O documento apoia ainda a incorporação de conhecimentos e práticas
tradicionais às já consolidadas por comunidades locais sobre o funcionamento
dos ecossistemas e a interação natureza-sociedade. Nesse sentido, a publicação
sugere que devem ser feitas melhorias quanto à incorporação desses
conhecimentos nas avaliações e no processo decisório.
“O relatório demonstra que o ser humano pode fazer uma parceria com a natureza,
em vez de lutar e querer que ela se conforme com as nossas necessidades, é
[importante] tentar acomodar a necessidade da natureza, no caso da água, de se
espalhar, inundar uma planície, porque isso é importante para preservar a
qualidade e a quantidade da água que, depois, o ser humano vai utilizar”,
concluiu o oficial de projetos Massimiliano Lombardo.

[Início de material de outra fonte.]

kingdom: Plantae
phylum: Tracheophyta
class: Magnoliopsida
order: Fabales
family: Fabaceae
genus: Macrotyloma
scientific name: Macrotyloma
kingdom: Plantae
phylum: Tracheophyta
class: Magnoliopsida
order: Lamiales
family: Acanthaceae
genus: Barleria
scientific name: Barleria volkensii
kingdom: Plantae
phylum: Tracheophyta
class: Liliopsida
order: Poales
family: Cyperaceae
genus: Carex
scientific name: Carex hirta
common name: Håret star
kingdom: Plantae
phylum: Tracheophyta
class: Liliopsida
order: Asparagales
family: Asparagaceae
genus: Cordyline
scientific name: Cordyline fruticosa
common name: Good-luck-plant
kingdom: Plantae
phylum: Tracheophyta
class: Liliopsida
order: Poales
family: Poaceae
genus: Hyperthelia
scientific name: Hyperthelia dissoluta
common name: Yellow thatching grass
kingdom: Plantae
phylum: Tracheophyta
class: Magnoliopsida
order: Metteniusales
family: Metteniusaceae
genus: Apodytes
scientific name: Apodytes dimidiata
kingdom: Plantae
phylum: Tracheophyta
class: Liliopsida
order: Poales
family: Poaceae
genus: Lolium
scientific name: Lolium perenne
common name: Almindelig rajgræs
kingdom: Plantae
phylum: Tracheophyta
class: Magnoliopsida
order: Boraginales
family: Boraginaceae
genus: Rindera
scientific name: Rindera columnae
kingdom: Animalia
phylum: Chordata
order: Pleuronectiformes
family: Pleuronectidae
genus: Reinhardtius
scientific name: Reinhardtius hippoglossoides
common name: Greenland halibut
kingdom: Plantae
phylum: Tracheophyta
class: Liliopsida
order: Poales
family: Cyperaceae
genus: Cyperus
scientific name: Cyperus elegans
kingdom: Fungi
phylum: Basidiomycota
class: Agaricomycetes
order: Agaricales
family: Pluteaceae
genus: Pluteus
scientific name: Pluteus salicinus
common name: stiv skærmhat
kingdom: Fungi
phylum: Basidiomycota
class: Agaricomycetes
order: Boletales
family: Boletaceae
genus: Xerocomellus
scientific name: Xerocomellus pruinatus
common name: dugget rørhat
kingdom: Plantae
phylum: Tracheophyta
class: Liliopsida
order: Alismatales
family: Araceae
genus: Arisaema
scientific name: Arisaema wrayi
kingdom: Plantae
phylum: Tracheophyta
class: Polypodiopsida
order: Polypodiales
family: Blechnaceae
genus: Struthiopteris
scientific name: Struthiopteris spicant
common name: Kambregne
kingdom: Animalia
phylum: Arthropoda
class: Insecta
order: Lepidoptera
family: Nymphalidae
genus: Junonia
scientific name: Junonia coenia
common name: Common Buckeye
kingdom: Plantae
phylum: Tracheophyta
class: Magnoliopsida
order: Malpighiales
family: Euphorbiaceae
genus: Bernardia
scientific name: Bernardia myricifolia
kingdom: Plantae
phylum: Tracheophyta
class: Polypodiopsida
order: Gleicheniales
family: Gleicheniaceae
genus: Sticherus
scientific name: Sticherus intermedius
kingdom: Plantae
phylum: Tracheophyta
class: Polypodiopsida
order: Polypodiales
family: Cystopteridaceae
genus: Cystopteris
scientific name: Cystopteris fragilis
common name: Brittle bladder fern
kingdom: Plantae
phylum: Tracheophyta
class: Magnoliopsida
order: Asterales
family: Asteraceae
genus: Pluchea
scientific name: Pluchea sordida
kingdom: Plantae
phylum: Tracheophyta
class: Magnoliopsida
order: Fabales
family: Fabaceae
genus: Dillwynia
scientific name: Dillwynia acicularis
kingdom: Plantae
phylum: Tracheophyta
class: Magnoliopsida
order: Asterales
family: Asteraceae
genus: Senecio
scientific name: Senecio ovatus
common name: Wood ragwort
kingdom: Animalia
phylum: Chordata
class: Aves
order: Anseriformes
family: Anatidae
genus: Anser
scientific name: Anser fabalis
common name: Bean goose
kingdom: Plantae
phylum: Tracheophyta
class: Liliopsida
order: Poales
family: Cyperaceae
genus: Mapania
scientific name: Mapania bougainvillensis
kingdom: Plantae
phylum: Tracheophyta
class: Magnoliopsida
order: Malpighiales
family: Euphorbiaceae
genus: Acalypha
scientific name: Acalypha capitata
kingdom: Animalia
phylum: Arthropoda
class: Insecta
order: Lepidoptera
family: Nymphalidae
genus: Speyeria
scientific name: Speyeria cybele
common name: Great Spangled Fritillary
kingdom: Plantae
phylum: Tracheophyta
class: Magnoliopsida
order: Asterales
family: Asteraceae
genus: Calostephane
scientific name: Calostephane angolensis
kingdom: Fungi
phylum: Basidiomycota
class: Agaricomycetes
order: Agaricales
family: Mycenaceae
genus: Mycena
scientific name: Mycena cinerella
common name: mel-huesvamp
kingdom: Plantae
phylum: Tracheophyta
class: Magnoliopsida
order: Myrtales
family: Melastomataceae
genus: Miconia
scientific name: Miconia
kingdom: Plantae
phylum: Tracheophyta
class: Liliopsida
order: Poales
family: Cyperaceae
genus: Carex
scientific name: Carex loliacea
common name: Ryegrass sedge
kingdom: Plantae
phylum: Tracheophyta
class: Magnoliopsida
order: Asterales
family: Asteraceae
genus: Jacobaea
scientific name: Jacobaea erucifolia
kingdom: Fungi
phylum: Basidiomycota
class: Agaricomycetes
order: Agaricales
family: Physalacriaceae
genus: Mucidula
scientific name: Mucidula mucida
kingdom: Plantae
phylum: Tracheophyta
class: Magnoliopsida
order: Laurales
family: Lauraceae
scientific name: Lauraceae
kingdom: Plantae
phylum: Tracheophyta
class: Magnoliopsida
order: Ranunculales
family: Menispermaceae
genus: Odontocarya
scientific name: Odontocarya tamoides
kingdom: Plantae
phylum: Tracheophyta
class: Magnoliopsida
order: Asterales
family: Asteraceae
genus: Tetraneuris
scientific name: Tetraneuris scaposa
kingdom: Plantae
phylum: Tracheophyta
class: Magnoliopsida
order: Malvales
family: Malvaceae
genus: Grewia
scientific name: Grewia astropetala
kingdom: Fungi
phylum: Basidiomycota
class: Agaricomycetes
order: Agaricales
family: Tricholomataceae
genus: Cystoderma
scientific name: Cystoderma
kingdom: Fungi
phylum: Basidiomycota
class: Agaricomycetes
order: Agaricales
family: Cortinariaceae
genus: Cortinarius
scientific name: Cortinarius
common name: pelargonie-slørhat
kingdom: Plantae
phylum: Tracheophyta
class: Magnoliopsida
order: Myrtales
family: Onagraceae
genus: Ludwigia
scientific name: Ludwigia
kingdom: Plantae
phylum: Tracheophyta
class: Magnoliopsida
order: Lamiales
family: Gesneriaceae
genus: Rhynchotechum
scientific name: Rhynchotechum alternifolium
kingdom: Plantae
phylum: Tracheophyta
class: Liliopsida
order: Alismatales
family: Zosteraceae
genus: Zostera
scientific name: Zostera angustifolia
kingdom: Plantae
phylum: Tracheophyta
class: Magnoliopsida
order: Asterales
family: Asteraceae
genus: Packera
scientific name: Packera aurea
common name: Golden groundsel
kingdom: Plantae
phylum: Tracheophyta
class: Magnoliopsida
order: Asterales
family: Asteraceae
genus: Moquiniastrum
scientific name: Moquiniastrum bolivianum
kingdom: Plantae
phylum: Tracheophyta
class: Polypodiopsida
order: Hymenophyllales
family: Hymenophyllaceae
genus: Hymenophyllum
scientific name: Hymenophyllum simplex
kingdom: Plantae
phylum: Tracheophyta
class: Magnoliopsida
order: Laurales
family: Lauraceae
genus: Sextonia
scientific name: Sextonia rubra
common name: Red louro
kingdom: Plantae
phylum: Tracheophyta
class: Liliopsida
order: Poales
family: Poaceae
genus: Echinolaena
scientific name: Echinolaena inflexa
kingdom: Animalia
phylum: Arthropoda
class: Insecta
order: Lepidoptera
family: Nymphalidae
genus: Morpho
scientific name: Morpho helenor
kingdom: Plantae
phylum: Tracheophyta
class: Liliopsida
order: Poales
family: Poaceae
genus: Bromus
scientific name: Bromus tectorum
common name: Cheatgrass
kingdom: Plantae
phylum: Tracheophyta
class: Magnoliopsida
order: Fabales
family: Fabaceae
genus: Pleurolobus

Publicação - O Relatório Mundial das Nações Unidas sobre o Desenvolvimento dos
Recursos Hídricos (World Water Development Report – WWDR) é publicado anualmente,
com foco em questões estratégicas sobre a água. O documento oferece um quadro
geral do estado dos recursos de água potável no mundo e visa a proporcionar as
ferramentas sustentáveis a serem utilizadas pelos tomadores de decisões. (Ag.